TO BE DONE — According to the passage below about Piers Morgan, what is the title of his memoir?
[Start of PASSAGE SHOWN]
I sat at a table in Jumeirah's Lime Tree Café, two anxious looking chaps from the production company facing me.
"So. Will you do it?"
"Look, I know Piers. I've worked with him on his media relations here. He'd burn me for thirty seconds' good TV. I do recognise that."
"No, no, no. You don't understand! Piers has changed!"
That made me belly laugh. I've been laughing about it since.
Piers Morgan is the famous former Daily Mirror editor who was sacked after a splash he ran about British soldiers allegedly abusing Iraqi prisoners was rubbished by the authorities. One moment he was a successful editor and public figure who'd do tea with the Blairs, the next a jobless has-been; Morgan picked himself up from the floor and has built a new and highly successful career in TV. The whole story is documented in his excellent and frequently wickedly funny memoir, The Insider: The Private Diaries of a Scandalous Decade. Love him or hate him (and, like Marmite and Clarkson, he polarises opinion), Piers came through the experience stronger and with a definite sense that he's seen the worst they can do to him and to hell with them all. I quite like him for that.
[End of PASSAGE SHOWN]
[Start of INFORMATION GIVEN]
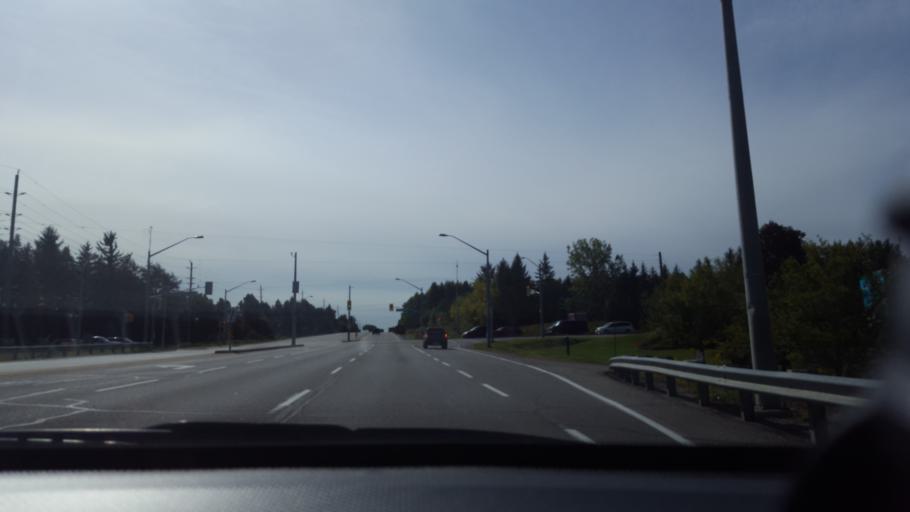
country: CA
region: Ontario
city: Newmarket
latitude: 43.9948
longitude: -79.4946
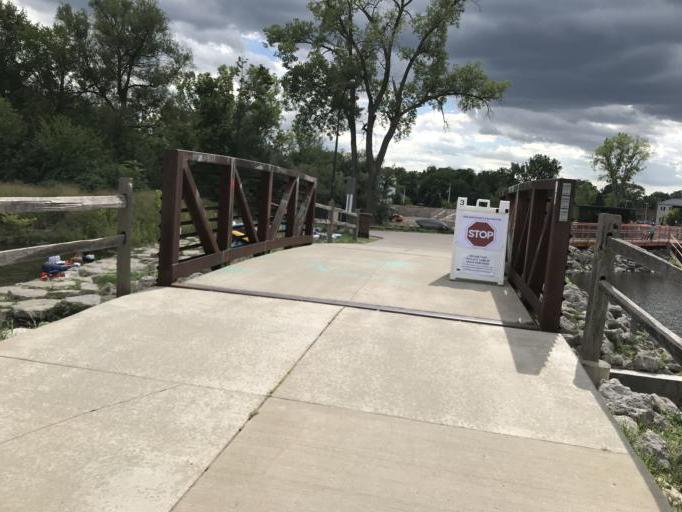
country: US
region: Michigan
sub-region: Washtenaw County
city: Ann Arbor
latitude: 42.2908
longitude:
[End of INFORMATION GIVEN]
[Start of INFORMATION GIVEN]
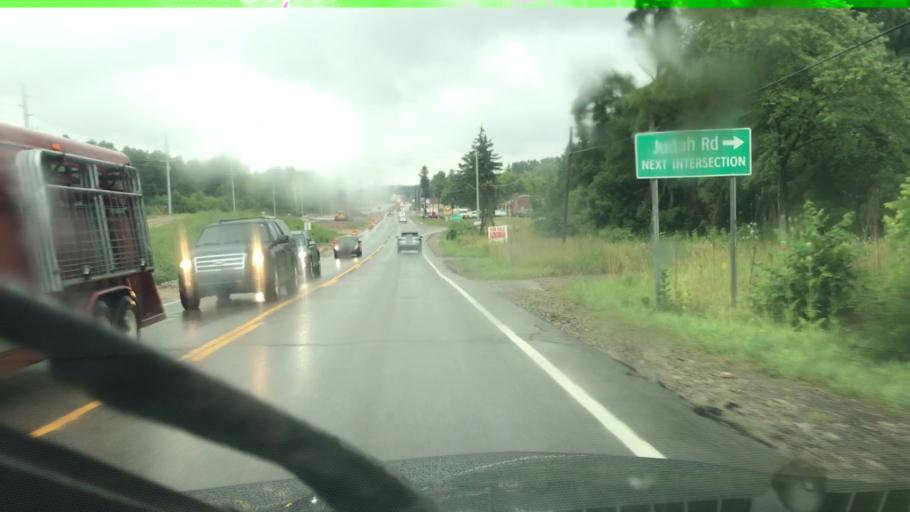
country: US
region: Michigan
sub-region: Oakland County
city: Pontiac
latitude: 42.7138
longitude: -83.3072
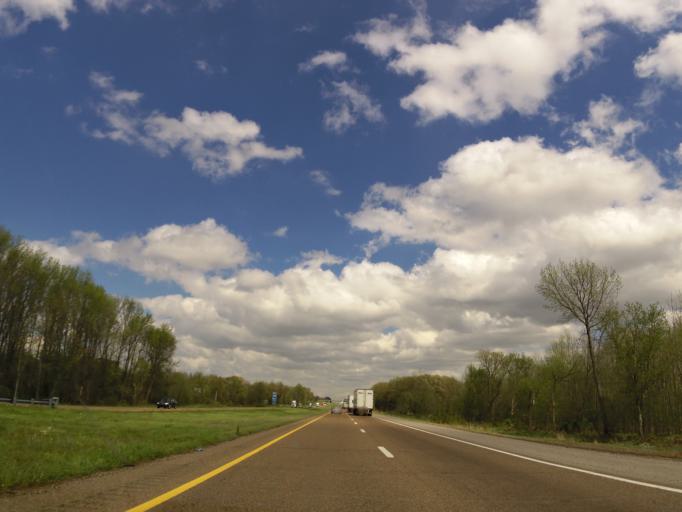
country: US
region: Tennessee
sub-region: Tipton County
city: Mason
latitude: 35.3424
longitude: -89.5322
[End of INFORMATION GIVEN]
RESPONSE FOR THIS EXERCISE — The Insider: The Private Diaries of a Scandalous Decade